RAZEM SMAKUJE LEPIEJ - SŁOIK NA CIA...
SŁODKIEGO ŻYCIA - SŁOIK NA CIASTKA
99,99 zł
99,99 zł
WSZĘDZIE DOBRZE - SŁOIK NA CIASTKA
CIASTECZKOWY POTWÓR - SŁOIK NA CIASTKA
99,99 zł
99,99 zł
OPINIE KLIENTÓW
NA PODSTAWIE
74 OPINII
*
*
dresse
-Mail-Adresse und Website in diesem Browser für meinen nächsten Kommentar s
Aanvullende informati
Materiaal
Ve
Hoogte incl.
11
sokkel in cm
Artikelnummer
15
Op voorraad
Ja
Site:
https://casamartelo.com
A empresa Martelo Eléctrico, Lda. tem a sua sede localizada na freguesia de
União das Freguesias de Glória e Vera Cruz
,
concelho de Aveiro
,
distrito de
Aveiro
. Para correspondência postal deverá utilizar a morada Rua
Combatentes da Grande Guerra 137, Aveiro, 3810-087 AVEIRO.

::::

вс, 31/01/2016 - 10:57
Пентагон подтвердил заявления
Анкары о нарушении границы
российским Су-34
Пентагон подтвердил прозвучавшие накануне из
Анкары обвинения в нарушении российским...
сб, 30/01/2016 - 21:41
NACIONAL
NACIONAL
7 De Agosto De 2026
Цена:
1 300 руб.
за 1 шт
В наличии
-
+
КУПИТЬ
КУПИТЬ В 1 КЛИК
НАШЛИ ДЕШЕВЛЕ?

::::

§ What you should do:
Give the number of lines in the records that contain the word "российским", and write nothing else.

§ Answer to this task:
2